Вместе с сим отправляю маме письмо, копия с которого при сем. Буду у вас в четверг, в 1.5. Если не приеду, значит, что-нибудь случилось. Тогда приезжайте за мной».

Но он приехал.

V

О поездке за границу Философов мечтал давно. Уже в июле 1904 г. он пишет Гиппиус из Петербурга в Аусзе (Австрия), где она с Мережковским проводит лето: «С Чулковым[531] вчера мечтали. Мечтали об эмиграции и об издании журнала за границей. Он, конечно, с политической точки зрения, а я с религиозной. И мечтать было сладко, и эти мечты засели во мне… Мы все волнуемся, как бы внешняя жизнь более совпала с внутренней… Думаю, что самое «практичное» — это именно внешний отъезд одновременно с внутренним. Для меня такой отъезд очень труден. Подвиг. Но это был бы подвиг с результатом».

И будущее рисуется Философову в розовых тонах, что для такого осторожного скептика, как он, по меньшей мере неожиданно. «И вдруг настанет день и час, — мечтает он, — когда мы себе скажем: теперь мы окрепли. Поедем на родину. Скажем, что мы уезжаем для них же, чтобы вернуться к ним сильными, здоровыми, богатыми, что о них мы думали постоянно, потому что любви у нас много. Благослови, Господи!» А о себе он пишет: «Если это будет, то надо готовиться исподволь, жалея меня, не упрекая вечно за мои слабости (я их сам знаю), а жалея, не только любя».

В письме к матери, от 2 августа <1>905 г., в котором он просит ее благословения на «новую жизнь», он о своей поездке говорит приблизительно то же. «Ты давно знаешь, — пишет он, — что я крайне неудовлетворен собой, что жизнь моя как-то так сложилась, что у меня слово не сходится с делом.

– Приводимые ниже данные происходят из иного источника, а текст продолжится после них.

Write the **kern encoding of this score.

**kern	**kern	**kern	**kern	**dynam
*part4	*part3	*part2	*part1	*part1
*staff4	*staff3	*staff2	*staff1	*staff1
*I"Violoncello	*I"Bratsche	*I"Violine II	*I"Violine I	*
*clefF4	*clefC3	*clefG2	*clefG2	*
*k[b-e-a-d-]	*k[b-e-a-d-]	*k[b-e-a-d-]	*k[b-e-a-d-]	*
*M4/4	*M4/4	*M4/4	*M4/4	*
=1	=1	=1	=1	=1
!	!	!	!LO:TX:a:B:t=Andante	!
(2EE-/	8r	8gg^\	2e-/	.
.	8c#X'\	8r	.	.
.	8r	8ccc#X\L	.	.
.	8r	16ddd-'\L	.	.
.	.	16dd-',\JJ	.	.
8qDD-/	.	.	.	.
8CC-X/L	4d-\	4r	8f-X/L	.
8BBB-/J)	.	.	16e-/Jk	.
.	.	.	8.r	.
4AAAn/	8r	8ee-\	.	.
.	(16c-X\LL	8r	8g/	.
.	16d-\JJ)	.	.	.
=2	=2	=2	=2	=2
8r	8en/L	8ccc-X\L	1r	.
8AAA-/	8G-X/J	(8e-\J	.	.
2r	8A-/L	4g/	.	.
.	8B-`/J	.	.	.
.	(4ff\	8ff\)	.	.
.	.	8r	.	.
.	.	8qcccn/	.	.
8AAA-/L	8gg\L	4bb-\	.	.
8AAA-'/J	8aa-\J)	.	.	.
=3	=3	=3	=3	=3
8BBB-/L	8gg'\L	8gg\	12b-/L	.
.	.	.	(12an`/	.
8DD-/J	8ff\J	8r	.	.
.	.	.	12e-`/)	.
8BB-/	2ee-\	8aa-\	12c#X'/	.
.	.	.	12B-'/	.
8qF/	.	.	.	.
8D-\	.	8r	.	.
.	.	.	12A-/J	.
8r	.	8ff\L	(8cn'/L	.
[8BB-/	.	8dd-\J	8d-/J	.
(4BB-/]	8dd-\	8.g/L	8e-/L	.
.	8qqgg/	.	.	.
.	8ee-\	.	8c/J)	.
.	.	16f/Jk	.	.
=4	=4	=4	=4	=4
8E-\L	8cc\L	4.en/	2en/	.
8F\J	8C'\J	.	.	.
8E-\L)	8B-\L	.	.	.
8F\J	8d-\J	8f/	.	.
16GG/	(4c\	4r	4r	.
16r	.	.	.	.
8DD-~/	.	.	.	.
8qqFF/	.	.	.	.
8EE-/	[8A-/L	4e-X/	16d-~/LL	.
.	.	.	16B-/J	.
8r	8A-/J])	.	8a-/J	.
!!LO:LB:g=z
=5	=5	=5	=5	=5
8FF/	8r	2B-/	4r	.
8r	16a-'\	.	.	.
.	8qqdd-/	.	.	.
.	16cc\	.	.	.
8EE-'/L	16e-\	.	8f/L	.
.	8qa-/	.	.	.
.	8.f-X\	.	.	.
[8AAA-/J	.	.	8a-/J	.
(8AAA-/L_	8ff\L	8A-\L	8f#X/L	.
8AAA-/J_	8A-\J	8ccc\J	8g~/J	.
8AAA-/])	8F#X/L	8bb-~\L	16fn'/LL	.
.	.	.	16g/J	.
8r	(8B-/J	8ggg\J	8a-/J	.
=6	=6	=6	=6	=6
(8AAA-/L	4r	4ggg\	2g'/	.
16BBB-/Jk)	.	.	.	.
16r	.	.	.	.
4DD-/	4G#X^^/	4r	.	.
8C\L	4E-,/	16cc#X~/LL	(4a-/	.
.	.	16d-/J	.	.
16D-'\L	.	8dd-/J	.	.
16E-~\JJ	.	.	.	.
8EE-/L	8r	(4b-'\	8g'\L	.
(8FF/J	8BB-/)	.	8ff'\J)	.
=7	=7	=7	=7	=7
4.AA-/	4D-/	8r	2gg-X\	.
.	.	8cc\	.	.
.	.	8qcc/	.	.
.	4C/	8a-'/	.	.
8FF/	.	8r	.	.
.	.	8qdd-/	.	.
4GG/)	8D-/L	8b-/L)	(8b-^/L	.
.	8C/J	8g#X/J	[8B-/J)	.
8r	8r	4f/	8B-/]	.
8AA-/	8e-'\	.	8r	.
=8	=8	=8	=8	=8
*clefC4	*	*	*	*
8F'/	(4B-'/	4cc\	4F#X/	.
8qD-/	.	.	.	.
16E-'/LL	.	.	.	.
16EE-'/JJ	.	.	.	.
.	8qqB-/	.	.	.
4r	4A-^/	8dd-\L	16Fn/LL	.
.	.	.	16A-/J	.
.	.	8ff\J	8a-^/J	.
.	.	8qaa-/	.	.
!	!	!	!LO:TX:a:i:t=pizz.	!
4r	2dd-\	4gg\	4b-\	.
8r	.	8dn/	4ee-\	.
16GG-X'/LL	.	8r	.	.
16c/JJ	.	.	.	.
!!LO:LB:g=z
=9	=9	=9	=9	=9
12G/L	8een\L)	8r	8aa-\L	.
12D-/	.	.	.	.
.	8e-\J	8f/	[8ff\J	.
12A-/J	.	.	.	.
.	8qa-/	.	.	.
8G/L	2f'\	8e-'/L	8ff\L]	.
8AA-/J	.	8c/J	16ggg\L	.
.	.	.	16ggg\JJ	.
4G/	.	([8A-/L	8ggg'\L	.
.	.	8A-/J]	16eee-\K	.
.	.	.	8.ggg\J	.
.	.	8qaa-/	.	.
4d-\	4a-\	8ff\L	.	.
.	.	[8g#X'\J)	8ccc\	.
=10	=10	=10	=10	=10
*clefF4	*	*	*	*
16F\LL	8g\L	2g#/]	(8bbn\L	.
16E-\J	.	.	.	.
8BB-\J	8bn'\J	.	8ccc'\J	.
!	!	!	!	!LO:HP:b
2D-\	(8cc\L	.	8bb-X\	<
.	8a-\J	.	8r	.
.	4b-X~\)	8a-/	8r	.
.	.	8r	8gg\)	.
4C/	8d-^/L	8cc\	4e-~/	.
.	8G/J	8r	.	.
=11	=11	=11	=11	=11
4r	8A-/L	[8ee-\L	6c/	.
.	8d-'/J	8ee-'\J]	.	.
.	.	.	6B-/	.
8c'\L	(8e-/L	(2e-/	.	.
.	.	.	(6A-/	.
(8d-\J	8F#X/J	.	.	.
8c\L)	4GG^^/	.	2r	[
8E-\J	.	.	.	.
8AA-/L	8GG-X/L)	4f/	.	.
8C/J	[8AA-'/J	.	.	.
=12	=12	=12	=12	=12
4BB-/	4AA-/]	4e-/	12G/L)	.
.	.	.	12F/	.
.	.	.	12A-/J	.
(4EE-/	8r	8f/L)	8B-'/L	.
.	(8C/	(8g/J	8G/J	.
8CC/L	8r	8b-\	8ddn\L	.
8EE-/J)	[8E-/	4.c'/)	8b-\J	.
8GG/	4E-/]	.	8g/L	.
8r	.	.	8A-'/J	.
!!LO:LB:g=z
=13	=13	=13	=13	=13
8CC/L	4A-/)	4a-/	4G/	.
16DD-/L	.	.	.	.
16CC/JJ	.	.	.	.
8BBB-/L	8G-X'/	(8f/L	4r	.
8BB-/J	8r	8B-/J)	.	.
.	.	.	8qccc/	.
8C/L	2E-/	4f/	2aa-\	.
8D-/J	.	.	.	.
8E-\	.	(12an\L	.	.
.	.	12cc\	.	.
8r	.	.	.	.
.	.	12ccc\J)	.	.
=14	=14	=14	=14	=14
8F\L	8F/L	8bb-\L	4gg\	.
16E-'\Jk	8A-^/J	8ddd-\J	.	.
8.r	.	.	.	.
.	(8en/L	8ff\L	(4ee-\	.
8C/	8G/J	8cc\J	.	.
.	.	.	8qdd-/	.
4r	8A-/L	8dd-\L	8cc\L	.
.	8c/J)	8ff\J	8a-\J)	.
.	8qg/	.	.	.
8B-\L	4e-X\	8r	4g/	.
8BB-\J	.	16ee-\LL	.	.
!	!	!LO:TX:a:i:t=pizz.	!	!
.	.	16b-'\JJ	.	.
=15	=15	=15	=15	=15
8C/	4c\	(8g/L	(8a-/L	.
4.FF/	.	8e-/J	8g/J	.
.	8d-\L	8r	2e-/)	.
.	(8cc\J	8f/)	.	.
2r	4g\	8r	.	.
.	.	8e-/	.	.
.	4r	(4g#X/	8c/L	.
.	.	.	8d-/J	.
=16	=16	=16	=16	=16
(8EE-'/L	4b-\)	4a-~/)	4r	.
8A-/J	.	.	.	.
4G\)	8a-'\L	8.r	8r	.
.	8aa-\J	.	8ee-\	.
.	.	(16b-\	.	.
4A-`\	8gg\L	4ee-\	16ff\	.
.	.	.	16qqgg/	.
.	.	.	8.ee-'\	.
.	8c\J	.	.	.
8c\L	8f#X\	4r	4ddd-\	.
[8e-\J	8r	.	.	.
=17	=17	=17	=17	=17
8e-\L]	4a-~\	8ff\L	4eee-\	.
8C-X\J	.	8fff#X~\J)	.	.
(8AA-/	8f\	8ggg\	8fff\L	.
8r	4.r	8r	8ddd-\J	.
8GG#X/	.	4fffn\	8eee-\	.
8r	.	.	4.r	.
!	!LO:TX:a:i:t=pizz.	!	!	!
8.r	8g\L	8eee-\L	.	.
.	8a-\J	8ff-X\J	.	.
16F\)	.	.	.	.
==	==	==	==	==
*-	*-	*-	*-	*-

И вот, наконец, я решил круто повернуть». Это значит — разрыв с Дягилевым. «Ты меня не раз упрекала, — пишет он в том же письме, — что я как-то разошелся с «Миром искусства», что я перешел во враждебный лагерь, причем чувствовалось, что ты боишься, не сделал ли я это под вредным влиянием З.Н.

Мне трудно вводить тебя во все подробности, да это и не надо. Скажу только, что мои пути с Сережиными разошлись и что именно для того, чтобы благодаря житейской близости эта умственная противоположность не перешла во враждебность, мне нужно на некоторое время от него и от «Мира искусства» удалиться».

«Вредное влияние» Гиппиус Философов не отрицает. Но он отрицает свой «роман» с ней. «Я знаю, моя милая, все то, что говорят кругом о моих отношениях к З.Н. Я знаю, что без особого исключительного доверия ко мне очень трудно отрешиться от мысли, что я влюблен, что «Зиночка меня зацапала» и т. д. Вот тут-то и надеюсь только на твое материнское прозрение, на твою любовь ко мне и доверие.

вернуться

531

Чулков Георгий Иванович (1879–1939) — прозаик, поэт, критик, издавал альманахи «Факелы» (кн. 1–3, 1906–1908), «Белые ночи» (1907), газету «Народоправство» (1917). Автор вызвавших полемику книг «О мистическом анархизме» (1906), «Покрывало Изиды» (1909) и мемуаров «Годы странствий» (1930).